憂鬱な逃避(4)
あれから実家に3日間ほど帰り、祖母の家に泊まった。
痩せて以前のように動くのがしんどそうだった。
それでも、私がいる間は本当によく笑ってたくさん話をしてくれた。
エイタは帰ってなかった。
「…エイタが死ねばいいのに。」
口にしてびっくりした。
私は本当にそれを願っているんだと思った。
実家から帰って、残りの夏休みはバイト三昧だった。
ヒナコやそして同じ大学に進学した一学年上の佐藤さんやバイト先の友人と時々、ご飯や遊びに行った。
佐藤さんは変わらず大学でも陸上をしているとの事だった。
ヒナコと同じく理学療法士を目指しているようだ。
変わらず人懐っこい真面目な感じはあるものの、少し大人になって頼もしく見えた。
そして、たまにカフェに友人と来てくれているようだった。
ヒナコがホールにいる時に気がつき、接客をしたのをきっかけによく話をするようになったとのこと。
そこから私も含めてたまに話すようになった。
「…佐藤さんの事、好きかもしれない。」
と、ヒナコが本当に可愛らしい顔でバイトの帰り道で私に伝えてくれた。
ここ最近、ヒナコは佐藤さんと朝少し走っていると言っていた。
何となくヒナコと佐藤さんが二人でいるときの空気が優しくて、以前とは違う感じがしていた。

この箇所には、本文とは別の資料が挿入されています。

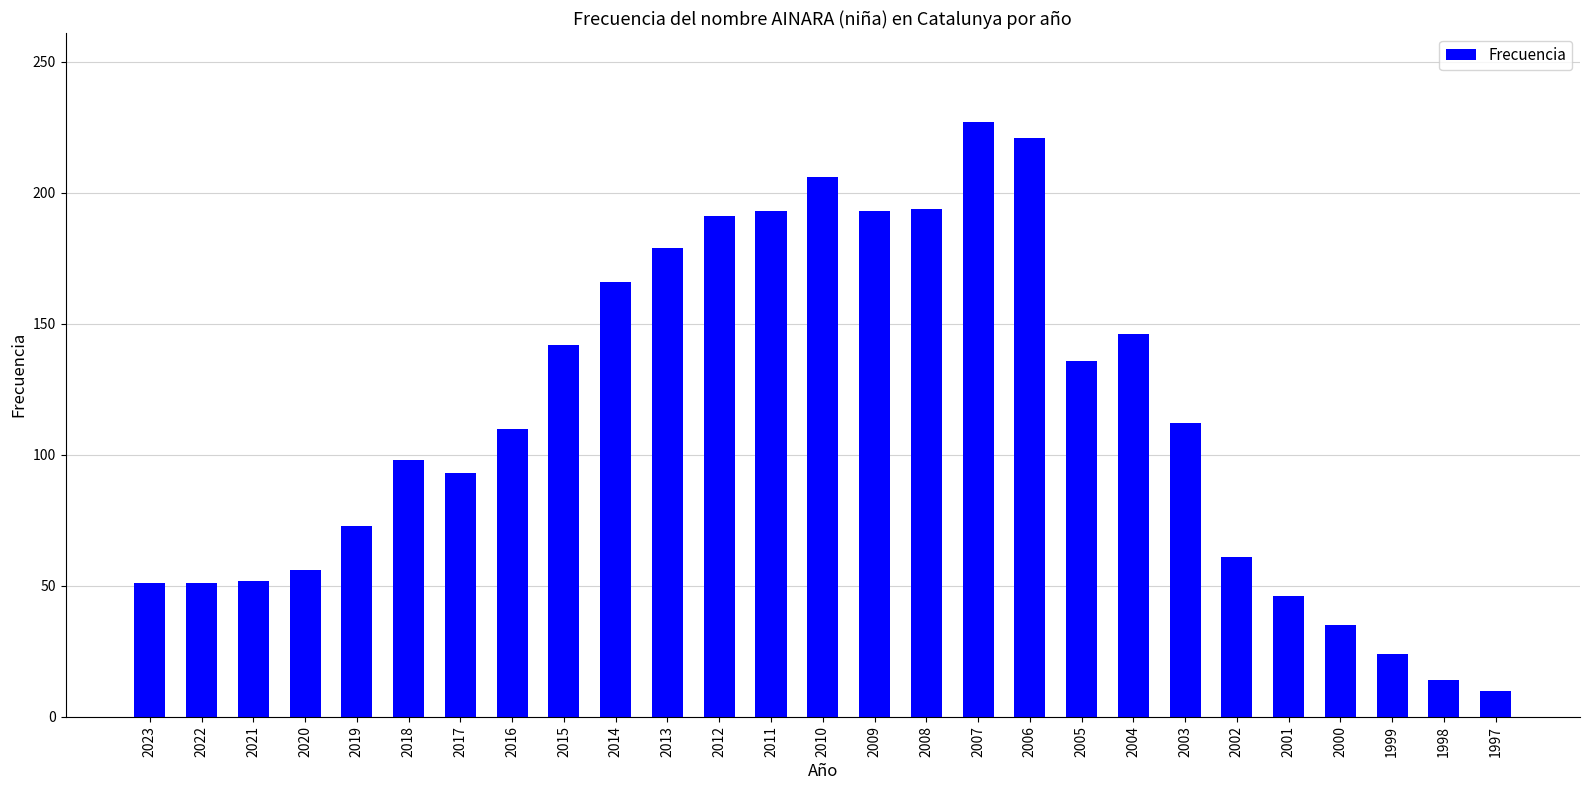

Which has a higher value, 2016 or 2021?

2016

美人でカッコいいヒナコが本当に可憐で可愛らしく思えた。
「ヒナコ、かわいい。」
私は彼女に精一杯のハグをした。
“リナのほうがかわいいから“とヒナコはふにゃふにゃに笑っている。
私の大事な人がずっと幸せでありますように…。
少し経って二人が私にちゃんと付き合うようになったと教えてくれた。
幸せな空間にいると嬉しいと思う反面、少しだけ胸が締め付けられた。
私は普通に人を好きになることはいつか出来るのだろうか?
それでもヒナコの幸せそうな顔を見ると嬉しいが上回った。
今は大好きな彼女の幸せを大切に祝おうと、
「おめでとう。良かったね。」
と、大きく笑った。
夏休みが終わる頃、その日はヒナコのシフトがお休みで1人で帰宅していた。
時々バイト帰りに寄るコンビニの前で鈴木さんに会った。
「今帰り?」
と、びっくりしたように彼は走って近寄った。
近寄りすぎたのか一歩下がってくれたのがわかった。
私は”はい”と短く答えたが、以前よりはこころを許していた。
「ヒナコちゃんは?ひとり?」
と、優しく笑いながら鈴木さんは言った。
「今日は1人ですよ。」
私が答える声に被せるように、
「得意になった?」
と彼がいつものように尋ねた。
いつもと違うのはヒナコがいないということだ。
「普通になりました。」
私は少しだけ困って、そう答えた。
「喜んで良いのかな…まぁ、苦手から普通になったから良しとしておこう。」
鈴木さんは少しだけ照れながら続けて、“僕は好きだけどね”と小さく呟いた。